Letournel Classification
Simple (5 types):
- Posterior wall (PW) — most common simple type
- Posterior column (PC)
- Anterior wall (AW)
- Anterior column (AC)
- Transverse (involves both columns)
Associated (5 types):
- Posterior column + posterior wall
- Transverse + posterior wall
- T-type
- Anterior column + posterior hemitransverse (AC/PHT)
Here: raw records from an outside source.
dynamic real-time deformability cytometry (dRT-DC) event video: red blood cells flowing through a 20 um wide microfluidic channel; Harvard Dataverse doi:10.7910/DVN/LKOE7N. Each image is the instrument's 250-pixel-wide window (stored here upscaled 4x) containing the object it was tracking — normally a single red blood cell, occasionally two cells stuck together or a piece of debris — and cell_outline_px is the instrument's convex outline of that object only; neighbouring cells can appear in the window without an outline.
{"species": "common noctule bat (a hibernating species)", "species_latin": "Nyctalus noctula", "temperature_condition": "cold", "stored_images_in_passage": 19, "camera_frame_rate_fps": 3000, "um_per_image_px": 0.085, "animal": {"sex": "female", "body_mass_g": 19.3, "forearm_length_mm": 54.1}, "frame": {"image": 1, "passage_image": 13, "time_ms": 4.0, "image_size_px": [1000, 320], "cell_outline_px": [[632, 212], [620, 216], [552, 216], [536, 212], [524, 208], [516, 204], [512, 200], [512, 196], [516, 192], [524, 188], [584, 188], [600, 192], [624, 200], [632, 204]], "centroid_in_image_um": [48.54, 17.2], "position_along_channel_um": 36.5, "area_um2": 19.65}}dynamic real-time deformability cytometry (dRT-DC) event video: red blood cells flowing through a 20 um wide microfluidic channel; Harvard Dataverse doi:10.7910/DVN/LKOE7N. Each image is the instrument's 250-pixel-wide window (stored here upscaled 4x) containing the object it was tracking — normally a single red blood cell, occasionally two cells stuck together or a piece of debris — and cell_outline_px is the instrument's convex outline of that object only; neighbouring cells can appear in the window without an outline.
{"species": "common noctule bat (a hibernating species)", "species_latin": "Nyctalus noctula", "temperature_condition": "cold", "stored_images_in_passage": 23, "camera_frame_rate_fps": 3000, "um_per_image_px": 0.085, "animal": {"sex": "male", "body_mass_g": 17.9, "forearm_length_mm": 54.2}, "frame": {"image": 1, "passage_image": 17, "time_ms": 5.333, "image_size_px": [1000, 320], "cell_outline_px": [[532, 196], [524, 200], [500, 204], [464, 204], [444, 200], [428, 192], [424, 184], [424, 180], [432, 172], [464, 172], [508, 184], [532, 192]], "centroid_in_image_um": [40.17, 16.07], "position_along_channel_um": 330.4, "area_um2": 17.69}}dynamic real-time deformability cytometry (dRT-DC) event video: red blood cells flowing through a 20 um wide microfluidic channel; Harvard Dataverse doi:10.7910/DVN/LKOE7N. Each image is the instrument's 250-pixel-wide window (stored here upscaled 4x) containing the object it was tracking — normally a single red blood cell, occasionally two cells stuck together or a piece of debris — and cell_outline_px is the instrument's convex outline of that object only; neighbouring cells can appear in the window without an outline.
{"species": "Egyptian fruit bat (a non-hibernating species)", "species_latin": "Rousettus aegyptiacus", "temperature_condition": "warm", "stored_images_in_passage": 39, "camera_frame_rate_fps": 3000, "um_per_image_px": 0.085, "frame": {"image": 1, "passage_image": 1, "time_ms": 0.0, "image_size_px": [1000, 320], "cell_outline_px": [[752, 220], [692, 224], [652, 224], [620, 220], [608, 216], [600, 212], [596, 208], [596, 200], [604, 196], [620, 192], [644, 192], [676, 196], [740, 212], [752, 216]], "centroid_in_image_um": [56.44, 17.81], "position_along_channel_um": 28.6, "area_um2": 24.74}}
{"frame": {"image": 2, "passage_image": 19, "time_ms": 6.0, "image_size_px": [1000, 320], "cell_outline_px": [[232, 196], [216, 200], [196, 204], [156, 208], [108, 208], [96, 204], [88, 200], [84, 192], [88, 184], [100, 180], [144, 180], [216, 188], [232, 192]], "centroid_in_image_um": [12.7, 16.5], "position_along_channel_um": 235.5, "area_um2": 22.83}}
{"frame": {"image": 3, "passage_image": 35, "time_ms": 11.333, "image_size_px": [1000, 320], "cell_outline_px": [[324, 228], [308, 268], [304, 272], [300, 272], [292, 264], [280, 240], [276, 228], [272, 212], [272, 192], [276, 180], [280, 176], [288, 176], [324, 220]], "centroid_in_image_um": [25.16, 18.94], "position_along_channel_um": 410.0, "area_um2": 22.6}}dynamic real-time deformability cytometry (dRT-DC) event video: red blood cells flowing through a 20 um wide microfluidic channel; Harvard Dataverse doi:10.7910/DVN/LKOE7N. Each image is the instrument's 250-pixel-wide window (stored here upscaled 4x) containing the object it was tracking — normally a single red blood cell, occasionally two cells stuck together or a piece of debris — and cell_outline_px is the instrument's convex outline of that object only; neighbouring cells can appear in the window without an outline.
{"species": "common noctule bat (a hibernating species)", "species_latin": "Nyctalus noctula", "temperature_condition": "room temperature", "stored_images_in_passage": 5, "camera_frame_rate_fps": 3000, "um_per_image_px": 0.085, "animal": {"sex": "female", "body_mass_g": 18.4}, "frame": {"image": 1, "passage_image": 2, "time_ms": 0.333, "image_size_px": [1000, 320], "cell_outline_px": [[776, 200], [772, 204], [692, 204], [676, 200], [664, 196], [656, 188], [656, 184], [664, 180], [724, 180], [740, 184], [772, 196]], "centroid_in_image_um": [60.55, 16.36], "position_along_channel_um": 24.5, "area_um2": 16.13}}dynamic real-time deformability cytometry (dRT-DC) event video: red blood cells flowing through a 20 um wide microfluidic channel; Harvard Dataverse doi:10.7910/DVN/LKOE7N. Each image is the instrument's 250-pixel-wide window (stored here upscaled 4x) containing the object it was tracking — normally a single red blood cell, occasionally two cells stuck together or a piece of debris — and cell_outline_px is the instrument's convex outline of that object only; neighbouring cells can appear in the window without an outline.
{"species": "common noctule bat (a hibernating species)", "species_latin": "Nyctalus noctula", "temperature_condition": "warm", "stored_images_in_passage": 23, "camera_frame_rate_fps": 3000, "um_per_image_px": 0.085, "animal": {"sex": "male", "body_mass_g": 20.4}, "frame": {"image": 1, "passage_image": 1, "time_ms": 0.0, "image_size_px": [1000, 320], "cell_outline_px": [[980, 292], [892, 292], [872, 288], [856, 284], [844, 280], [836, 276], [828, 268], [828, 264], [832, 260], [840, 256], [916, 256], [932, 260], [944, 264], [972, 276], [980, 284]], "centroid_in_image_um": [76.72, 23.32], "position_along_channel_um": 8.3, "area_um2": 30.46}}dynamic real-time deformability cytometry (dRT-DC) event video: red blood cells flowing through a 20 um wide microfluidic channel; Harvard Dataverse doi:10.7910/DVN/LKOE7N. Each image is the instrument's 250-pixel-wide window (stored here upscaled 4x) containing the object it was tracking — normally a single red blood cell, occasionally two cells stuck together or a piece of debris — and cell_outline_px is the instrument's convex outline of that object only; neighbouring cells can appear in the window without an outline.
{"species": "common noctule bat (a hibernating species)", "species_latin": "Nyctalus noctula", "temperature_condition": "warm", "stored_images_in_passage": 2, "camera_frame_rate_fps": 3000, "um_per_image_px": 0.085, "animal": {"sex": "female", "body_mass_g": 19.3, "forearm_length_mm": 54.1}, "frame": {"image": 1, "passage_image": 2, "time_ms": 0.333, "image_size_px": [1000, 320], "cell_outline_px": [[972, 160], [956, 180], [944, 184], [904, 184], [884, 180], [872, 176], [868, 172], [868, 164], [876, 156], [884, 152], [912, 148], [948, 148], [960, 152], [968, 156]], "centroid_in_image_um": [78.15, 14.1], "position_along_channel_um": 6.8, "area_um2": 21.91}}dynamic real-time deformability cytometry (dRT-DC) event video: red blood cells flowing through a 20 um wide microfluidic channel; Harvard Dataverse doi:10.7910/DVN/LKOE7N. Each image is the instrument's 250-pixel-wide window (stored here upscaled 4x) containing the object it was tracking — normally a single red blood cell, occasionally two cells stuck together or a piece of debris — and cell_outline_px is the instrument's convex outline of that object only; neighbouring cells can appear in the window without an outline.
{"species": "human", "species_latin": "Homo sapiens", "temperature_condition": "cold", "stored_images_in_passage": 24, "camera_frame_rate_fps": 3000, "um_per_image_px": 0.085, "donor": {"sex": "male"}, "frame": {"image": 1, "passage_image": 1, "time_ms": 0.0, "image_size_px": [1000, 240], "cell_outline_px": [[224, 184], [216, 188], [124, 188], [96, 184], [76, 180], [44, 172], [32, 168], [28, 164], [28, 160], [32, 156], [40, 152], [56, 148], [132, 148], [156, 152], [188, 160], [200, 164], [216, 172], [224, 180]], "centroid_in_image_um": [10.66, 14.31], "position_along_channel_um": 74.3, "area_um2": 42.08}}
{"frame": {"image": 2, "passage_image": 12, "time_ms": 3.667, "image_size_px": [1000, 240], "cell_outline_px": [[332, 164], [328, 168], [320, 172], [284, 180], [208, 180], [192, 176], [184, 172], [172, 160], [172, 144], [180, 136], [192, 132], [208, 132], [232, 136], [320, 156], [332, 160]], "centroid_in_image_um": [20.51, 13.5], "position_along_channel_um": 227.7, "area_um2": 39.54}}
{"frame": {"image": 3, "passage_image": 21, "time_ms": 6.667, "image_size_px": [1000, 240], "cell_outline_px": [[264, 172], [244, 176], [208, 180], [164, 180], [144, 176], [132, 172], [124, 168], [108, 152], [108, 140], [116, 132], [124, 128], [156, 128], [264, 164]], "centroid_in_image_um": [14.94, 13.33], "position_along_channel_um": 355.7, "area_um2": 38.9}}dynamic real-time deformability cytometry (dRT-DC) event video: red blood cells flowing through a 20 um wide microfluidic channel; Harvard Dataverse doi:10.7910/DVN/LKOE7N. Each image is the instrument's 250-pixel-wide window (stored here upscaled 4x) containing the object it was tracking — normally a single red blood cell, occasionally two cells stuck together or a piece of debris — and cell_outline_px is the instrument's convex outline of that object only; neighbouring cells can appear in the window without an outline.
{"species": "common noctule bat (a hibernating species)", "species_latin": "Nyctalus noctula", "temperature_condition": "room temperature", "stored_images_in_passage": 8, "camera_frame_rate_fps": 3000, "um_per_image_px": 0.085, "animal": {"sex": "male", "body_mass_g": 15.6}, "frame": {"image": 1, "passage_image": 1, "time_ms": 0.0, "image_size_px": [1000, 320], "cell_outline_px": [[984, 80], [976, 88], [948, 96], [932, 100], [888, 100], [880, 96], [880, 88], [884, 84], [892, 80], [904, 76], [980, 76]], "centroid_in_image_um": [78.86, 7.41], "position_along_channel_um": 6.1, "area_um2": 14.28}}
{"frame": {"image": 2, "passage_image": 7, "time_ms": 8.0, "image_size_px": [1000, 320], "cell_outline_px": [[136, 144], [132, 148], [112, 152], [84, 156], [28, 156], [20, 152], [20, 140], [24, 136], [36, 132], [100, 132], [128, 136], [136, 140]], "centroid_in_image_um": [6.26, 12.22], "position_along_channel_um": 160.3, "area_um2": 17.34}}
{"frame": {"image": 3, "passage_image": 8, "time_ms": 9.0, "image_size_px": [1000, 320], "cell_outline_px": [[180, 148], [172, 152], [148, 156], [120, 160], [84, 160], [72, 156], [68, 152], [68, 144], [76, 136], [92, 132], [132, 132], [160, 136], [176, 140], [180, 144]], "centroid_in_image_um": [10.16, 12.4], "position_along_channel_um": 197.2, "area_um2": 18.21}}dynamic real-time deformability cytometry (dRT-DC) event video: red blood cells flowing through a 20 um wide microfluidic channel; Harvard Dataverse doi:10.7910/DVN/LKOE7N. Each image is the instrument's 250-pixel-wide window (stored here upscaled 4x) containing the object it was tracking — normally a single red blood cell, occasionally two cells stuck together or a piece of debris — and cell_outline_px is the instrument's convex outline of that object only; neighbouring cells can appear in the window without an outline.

- Both-column (ABC fracture) — spur sign on obturator oblique = intact iliac wing remaining in anatomic position; no intact articular support from acetabulum to axial skeleton on sequential axial CT
Treatment Principles
- Restore articular congruity and hip stability
- Avoid injury to blood supply of femoral head
- DVT screening and prophylaxis
- During surgery: hip extended, knee flexed to reduce sciatic nerve tension
Surgical Approaches
| Approach | Used For | Notes |
|---|
| Kocher-Langenbeck (posterior) | PW, PC, PC/PW, transverse/PW | Prone or lateral decubitus |
| Ilioinguinal (anterior) | AC, AW, AC/PHT, both-column (without posterior impaction) | Three windows |
| Stoppa/modified Stoppa | Low AC, quadrilateral plate, both-column | Intrapelvic access |
| Extensile approaches (combined, extended iliofemoral, triradiate) | > 3 weeks old; complex associated fractures; PC reduction needed | Higher HO risk |
| ORIF + acute THA | Age > 60 with gull sign (superomedial dome impaction); associated femoral neck fracture; significant pre-existing arthrosis | — |
Percutaneous Fixation
- PC screw: retrograde (ischium, hip flexed) or antegrade (mini lateral window approach); use Judet images for trajectory
- AC screw: through superior ramus OR supra-acetabular corridor; use obturator oblique outlet (shows corridor + avoids joint), iliac oblique (avoids inferior breach), obturator inlet (avoids medial/lateral breach)
Complications
| Complication | Key Points |
|---|
| DVT/PE | Preoperative screening; IVC filter if DVT present preoperatively |
| Heterotopic ossification (HO) | Extended iliofemoral > Kocher-Langenbeck > anterior approach (50% → 25% → 10%); prophylaxis: indomethacin or 600 cGy radiation within 48h |
| Sciatic nerve injury | Associated with posterior dislocations; < 50% full recovery; peroneal division most vulnerable; transverse + PW = highest nerve injury rate |
| Osteonecrosis (AVN) | Highest with posterior fracture-dislocations; iatrogenic damage to medial femoral circumflex artery |
| Morel-Lavallée lesion | Soft tissue degloving; associated with higher infection rates |
| Posttraumatic arthritis | Leading long-term complication |
8. Risk Factors for Death
Identified during initial treatment:
- Blood transfusion requirement in first 24 hours
- Unstable fracture type: APC II, APC III, LC II, LC III, VS, combined mechanism
- Open fracture
Key Mnemonics & High-Yield Points
- "Open book" = APC injury → apply binder to close the book
- Stable = LC I and APC I; everything else warrants close attention
- 85% of pelvic hemorrhage is venous — binder + packing first; angio only if arterial source confirmed
- Posterior wall = most common simple acetabular fracture
- Both-column fracture = spur sign on obturator oblique; only fracture with secondary congruence (femoral head stays congruent with displaced fragments)
- Zone II sacral fracture = L5 nerve root most at risk; highest urologic injury
- Zone III sacral fracture = cauda equina
- Sacral dysmorphism in 20–44% — increases risk of screw penetration; recognize on outlet view
- ICD (iliac cortical density) = landmark for safe IS screw placement; screw must remain posterior to ICD
Miller's Review of Orthopaedics, 9th ed., pp. 907–915 | Rockwood & Green's Fractures in Adults, 10th ed., 2025, pp. 2313ff.